Rewrite the lines below, replacing "developed" with "processed" everywhere and changing nothing else.

— Start —

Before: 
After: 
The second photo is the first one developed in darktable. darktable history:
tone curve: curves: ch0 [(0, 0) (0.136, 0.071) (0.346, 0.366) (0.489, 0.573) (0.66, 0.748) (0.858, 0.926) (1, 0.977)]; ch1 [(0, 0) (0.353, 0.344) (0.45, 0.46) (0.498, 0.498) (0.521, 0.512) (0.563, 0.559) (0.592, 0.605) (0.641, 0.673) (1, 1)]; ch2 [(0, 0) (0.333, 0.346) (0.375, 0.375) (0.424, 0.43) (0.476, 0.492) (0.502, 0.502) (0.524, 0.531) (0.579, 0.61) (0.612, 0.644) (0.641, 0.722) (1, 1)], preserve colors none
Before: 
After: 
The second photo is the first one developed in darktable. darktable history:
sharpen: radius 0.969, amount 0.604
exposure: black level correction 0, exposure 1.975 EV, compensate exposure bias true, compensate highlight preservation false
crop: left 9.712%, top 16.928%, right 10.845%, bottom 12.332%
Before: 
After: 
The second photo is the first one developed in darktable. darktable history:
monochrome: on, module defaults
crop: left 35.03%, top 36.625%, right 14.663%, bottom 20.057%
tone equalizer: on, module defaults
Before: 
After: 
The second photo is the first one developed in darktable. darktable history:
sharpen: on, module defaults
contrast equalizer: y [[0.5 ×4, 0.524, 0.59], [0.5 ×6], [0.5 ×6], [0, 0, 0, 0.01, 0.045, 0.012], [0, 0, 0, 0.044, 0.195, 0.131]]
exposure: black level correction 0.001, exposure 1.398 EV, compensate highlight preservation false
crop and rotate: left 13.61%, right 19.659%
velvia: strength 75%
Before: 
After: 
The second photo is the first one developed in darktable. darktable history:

— End —

Exercise answer »
Before: 
After: 
The second photo is the first one processed in darktable. darktable history:
tone curve: curves: ch0 [(0, 0) (0.136, 0.071) (0.346, 0.366) (0.489, 0.573) (0.66, 0.748) (0.858, 0.926) (1, 0.977)]; ch1 [(0, 0) (0.353, 0.344) (0.45, 0.46) (0.498, 0.498) (0.521, 0.512) (0.563, 0.559) (0.592, 0.605) (0.641, 0.673) (1, 1)]; ch2 [(0, 0) (0.333, 0.346) (0.375, 0.375) (0.424, 0.43) (0.476, 0.492) (0.502, 0.502) (0.524, 0.531) (0.579, 0.61) (0.612, 0.644) (0.641, 0.722) (1, 1)], preserve colors none
Before: 
After: 
The second photo is the first one processed in darktable. darktable history:
sharpen: radius 0.969, amount 0.604
exposure: black level correction 0, exposure 1.975 EV, compensate exposure bias true, compensate highlight preservation false
crop: left 9.712%, top 16.928%, right 10.845%, bottom 12.332%
Before: 
After: 
The second photo is the first one processed in darktable. darktable history:
monochrome: on, module defaults
crop: left 35.03%, top 36.625%, right 14.663%, bottom 20.057%
tone equalizer: on, module defaults
Before: 
After: 
The second photo is the first one processed in darktable. darktable history:
sharpen: on, module defaults
contrast equalizer: y [[0.5 ×4, 0.524, 0.59], [0.5 ×6], [0.5 ×6], [0, 0, 0, 0.01, 0.045, 0.012], [0, 0, 0, 0.044, 0.195, 0.131]]
exposure: black level correction 0.001, exposure 1.398 EV, compensate highlight preservation false
crop and rotate: left 13.61%, right 19.659%
velvia: strength 75%
Before: 
After: 
The second photo is the first one processed in darktable. darktable history:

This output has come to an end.